Er lächelt schon wieder - ein bisschen. Ich auch. Denn ich erinnere mich: Mit diesen Worten hat mich schon meine Mutter getröstet, als ich klein war. Es gehört zu meinem angesammelten Trostschatz, vorrätig für Zeiten des Kummers – des eigenen und des der anderen.

Menschen brauchen Trost

Menschen brauchten zu allen Zeiten Trost. Gott sagt in der Bibel: Ich will euch trösten, wie einen seine Mutter tröstet.
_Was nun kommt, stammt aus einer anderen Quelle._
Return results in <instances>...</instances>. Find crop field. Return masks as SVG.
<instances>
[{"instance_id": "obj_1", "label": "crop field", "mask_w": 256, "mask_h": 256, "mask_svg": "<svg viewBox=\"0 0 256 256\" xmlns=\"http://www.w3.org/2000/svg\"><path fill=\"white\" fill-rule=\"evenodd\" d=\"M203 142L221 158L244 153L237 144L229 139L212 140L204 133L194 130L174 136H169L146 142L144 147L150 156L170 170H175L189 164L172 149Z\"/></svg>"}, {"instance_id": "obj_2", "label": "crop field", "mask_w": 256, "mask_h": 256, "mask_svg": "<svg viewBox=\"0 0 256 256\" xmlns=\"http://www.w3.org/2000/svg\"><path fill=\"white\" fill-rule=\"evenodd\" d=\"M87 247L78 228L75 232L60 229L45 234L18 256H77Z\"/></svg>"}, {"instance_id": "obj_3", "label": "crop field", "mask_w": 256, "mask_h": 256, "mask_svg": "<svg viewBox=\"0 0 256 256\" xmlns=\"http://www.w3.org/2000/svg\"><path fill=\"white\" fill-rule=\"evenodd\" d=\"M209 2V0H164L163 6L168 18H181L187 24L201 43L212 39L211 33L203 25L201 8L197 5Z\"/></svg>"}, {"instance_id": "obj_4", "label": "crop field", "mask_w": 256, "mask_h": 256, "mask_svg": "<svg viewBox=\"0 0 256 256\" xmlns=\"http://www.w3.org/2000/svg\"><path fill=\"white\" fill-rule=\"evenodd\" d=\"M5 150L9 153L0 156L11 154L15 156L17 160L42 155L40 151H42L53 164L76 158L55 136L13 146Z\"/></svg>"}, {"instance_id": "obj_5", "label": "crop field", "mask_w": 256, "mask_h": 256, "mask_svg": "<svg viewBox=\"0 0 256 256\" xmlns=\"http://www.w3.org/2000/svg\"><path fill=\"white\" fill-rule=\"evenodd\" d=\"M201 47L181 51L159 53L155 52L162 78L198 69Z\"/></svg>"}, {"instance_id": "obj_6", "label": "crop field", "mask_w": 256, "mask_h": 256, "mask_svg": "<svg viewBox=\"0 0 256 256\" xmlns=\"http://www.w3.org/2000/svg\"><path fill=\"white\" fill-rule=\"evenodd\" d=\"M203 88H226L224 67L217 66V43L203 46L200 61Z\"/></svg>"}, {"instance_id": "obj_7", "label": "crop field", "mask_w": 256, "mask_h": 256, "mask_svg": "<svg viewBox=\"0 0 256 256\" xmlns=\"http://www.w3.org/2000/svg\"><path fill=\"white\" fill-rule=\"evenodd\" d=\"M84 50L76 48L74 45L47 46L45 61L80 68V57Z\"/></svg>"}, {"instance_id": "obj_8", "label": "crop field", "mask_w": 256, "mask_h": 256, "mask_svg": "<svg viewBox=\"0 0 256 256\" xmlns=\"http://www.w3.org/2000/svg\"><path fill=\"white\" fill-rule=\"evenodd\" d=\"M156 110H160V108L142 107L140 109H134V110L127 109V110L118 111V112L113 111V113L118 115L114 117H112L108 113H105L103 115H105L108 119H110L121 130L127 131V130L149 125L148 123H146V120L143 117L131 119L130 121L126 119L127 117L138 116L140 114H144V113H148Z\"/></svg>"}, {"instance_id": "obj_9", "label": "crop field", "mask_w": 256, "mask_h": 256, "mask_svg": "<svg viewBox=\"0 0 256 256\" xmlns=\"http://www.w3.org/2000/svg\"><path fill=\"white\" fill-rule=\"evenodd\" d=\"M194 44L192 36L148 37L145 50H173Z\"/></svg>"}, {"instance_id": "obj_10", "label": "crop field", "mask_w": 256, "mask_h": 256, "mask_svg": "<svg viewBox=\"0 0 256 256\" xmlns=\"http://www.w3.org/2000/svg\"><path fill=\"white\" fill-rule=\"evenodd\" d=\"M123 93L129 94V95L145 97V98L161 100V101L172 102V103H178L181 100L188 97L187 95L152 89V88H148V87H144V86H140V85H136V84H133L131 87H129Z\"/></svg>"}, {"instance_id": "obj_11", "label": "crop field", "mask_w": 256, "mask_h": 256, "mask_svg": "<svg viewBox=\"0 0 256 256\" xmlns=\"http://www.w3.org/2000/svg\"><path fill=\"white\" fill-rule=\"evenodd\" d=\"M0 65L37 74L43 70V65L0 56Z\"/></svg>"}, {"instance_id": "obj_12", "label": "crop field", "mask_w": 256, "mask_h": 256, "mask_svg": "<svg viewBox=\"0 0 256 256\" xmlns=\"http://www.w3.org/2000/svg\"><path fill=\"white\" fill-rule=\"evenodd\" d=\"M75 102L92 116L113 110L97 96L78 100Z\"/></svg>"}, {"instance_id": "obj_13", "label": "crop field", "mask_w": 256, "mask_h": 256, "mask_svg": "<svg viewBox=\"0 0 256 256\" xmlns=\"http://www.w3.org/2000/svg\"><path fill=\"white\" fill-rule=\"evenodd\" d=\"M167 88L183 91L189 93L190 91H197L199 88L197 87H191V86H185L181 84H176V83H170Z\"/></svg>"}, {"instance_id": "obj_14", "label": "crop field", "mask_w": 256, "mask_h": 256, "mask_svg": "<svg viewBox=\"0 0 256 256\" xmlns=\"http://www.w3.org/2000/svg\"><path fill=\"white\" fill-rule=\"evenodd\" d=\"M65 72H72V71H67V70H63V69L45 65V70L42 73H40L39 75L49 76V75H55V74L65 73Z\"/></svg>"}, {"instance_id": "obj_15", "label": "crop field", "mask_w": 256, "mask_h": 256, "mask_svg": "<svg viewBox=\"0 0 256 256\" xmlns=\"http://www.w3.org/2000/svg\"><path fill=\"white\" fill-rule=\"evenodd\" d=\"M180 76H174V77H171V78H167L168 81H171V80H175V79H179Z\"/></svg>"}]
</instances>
Wobei es selbstverständlich auch der Vater sein kann oder die Nachbarin wie beim kleinen Anton.

Im Trost liegt eine große Kraft

Im Trost liegt eine große Kraft. Er ist entwaffnend. Die Trösterin legt ihren Panzer ab, beweist Gefühl. Der zu Tröstende auch, indem er seinen Schmerz zeigt.

In Coronazeiten herrscht Trostnot

Im Moment herrscht wegen Corona große Trostnot. Menschen müssen alleine sterben, alleine trauern um ihre Angehörigen, sind alleine in ihrer Existenznot und in ihrer Sorge. Da reicht ein „Heile, heile Gänschen“ nicht. Da braucht es eine stärkere Dosis als bei einer kleinen Macke am Knie.

Wie tröstet man der Situation angemessen?

Doch was ist stärker? Wie tröstet man eigentlich der Situation angemessen? Wer trösten will, riskiert, das Falsche zu sagen. Mit Durchhalte-Parolen „Kopf hoch, das wird schon wieder!“ oder „In jeder Krise liegt auch eine Chance“ kann man schnell danebenliegen. Manchmal stören überhaupt Worte. Das hilft eher ein Teller der altbewährten Hühnersuppe oder eine kurze Nachricht: „Ich denke an dich“.

Die direkte Berührung in Form einer Umarmung oder einander die Hand zu halten müssen wir aufsparen bis nach der Pandemie.

Das Passende im Trostschatz suchen

Was aber auch jetzt funktioniert: Aufmerksam zuhören, Raum und Zeit geben. Auf Ratschläge verzichten, denn sie können leicht wirken wie Schläge. Und im Trostschatz das Passende suchen – selbst auf die Gefahr hin, dass es nicht auf Anhieb zündet. Trost hat Langzeitwirkung.